DRDGOLD Limited (NYSE: DRD), the Johannesburg and New York-listed South African gold producer, expects to report strong growth in full-year 2018/19 earnings and revenue boosted by a higher average price for the precious metal.
In a trading statement released ahead of the full results – due on Tuesday, 3 September – DRDGOLD said it expects to report earnings per share of between 11.65 rand cents ($0.76) and 11.95 rand cents ($0.78) for the financial year ended 30 June 2019, compared to 1.5 rand cents for full year 2017/18.
The group pointed out that the expected increase in EPS was driven by an 11% rise in revenue to 2,762.1 million rand ($180.6 million), up from 2,490.4 million rand ($162.85) in 2018.
DRDGOLD said the contribution from its Ergo unit to revenue was 3% higher year-on-year due to the higher average rand gold price received, which moderated the impact of a 4% fall in gold sold.

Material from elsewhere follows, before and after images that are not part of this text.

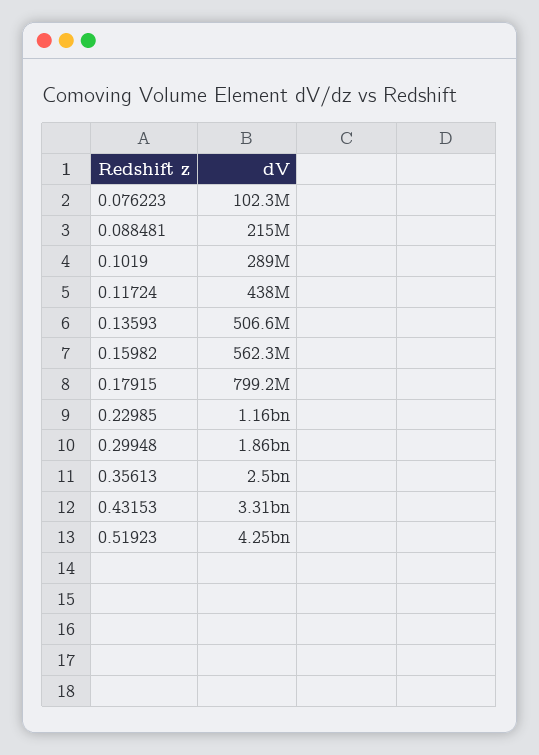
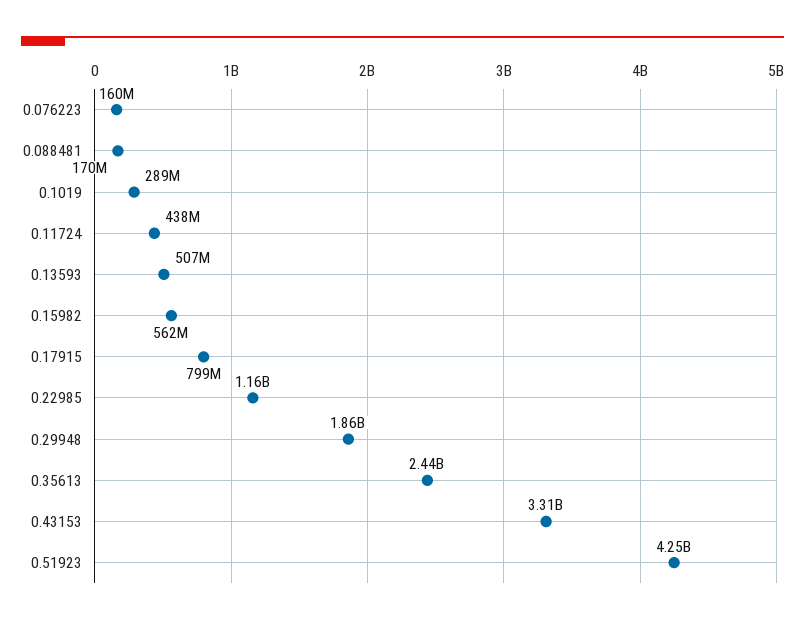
  {
-   "0.076223": 102300000,
+   "0.076223": 160000000,
-   "0.088481": 215000000,
+   "0.088481": 170000000,
    "0.1019": 289000000,
    "0.11724": 438000000,
    "0.13593": 506600000,
    "0.15982": 562300000,
    "0.17915": 799200000,
    "0.22985": 1160000000,
    "0.29948": 1860000000,
-   "0.35613": 2500000000,
+   "0.35613": 2440000000,
    "0.43153": 3310000000,
    "0.51923": 4250000000
  }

The group also noted that Far West Gold Recoveries (FWGR) made its maiden contribution to revenue of 184.6 million rand ($12.1 million), most of it from 1 April 2019 when commercial production began.
It pointed out that FWGR’s revenue and cost of sales were lower than the forecast in the circular to shareholders dated 26 February 2018 due to commercial production only starting on 1 April 2019, instead of the initially planned date of 1 January 2019, the result of a three- month delay in the anticipated effective date of the transaction.
The group noted that FWGR’s all-in sustaining costs per kg were disproportionately impacted by the unwinding of the environmental rehabilitation provision for 11 months and the inclusion of gold sold mostly from 1 April 2019.
DRDGOLD said it ended the year with cash and cash equivalents of 279.5 million rand ($18.3 million), versus 302.1 million rand ($19.8 million) at the end of 2018, and borrowings of nil after 192 million rand ($12.6 million) was raised and repaid on its revolving credit facility during the year.